I sat back down in the uncomfortable plastic chair.
“Look, Miss Peters, we really need to talk about what happened. It’s important that we—”
I shot Deputy McHale an angry glare that said more than words could. He stopped mid-sentence, and then leaned back and sighed, like it was all such a big disappointment to him.
“Look, fella,” Warren said in a stern tone. “It seems to me that this can wait a little while.
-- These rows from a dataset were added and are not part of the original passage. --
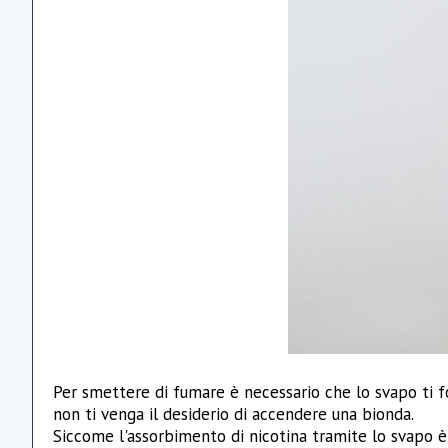
Per smettere di fumare è necessario che lo svapo ti fo
non ti venga il desiderio di accendere una bionda.
Siccome l'assorbimento di nicotina tramite lo svapo è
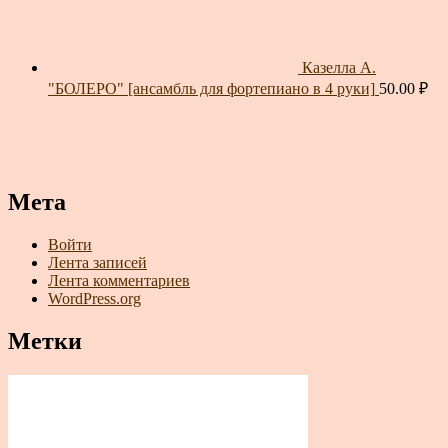
Казелла А.
"БОЛЕРО" [ансамбль для фортепиано в 4 руки]
50.00
₽
Мета
Войти
Лента записей
Лента комментариев
WordPress.org
Метки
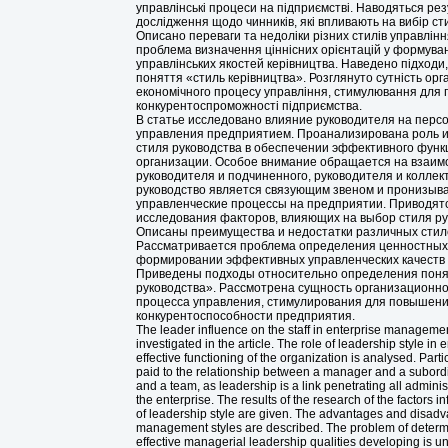
управлінські процеси на підприємстві. Наводяться ре
дослідження щодо чинників, які впливають на вибір ст
Описано переваги та недоліки різних стилів управлінн
проблема визначення ціннісних орієнтацій у формува
управлінських якостей керівництва. Наведено підходи
поняття «стиль керівництва». Розглянуто сутність орг
економічного процесу управління, стимулювання для
конкурентоспроможності підприємства.
В статье исследовано влияние руководителя на персо
управления предприятием. Проанализирована роль 
стиля руководства в обеспечении эффективного фун
организации. Особое внимание обращается на взаи
руководителя и подчиненного, руководителя и коллект
руководство является связующим звеном и пронизыва
управленческие процессы на предприятии. Приводят
исследования факторов, влияющих на выбор стиля ру
Описаны преимущества и недостатки различных стил
Рассматривается проблема определения ценностных
формировании эффективных управленческих качеств 
Приведены подходы относительно определения поня
руководства». Рассмотрена сущность организационно
процесса управления, стимулирования для повышен
конкурентоспособности предприятия.
The leader influence on the staff in enterprise manageme
investigated in the article. The role of leadership style in 
effective functioning of the organization is analysed. Partic
paid to the relationship between a manager and a subor
and a team, as leadership is a link penetrating all adminis
the enterprise. The results of the research of the factors i
of leadership style are given. The advantages and disadva
management styles are described. The problem of determi
effective managerial leadership qualities developing is u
Give the lady some room for the time being.”
When Warren spoke in that tone, you didn’t want to mess with him. The few times I’d been on the other end of it, I could have sworn that even the lights flickered out of fear.
Deputy McHale got the message. He stood up, and put his wool beanie back on over his disheveled hair.
“Fine,” he said. “But I’m only trying to help.”
He headed for the door. Kara’s eyes took a little walk over him before she shot up.
“Hey, let me walk you out,” she said, stepping around me and Warren and following him out of the waiting room.
I guess that was one thing she got out of this mess. She got a chance to see and talk to the guy she’d been drooling over since Thanksgiving dinner.
I wiped at my nose, and Warren placed an arm around me. The waiting room was empty now, save for the two of us.
“Huckleberry is going to be okay,” Warren said. “He’s a tough pup.”
I tried to stop crying, but the tears just kept on flowing.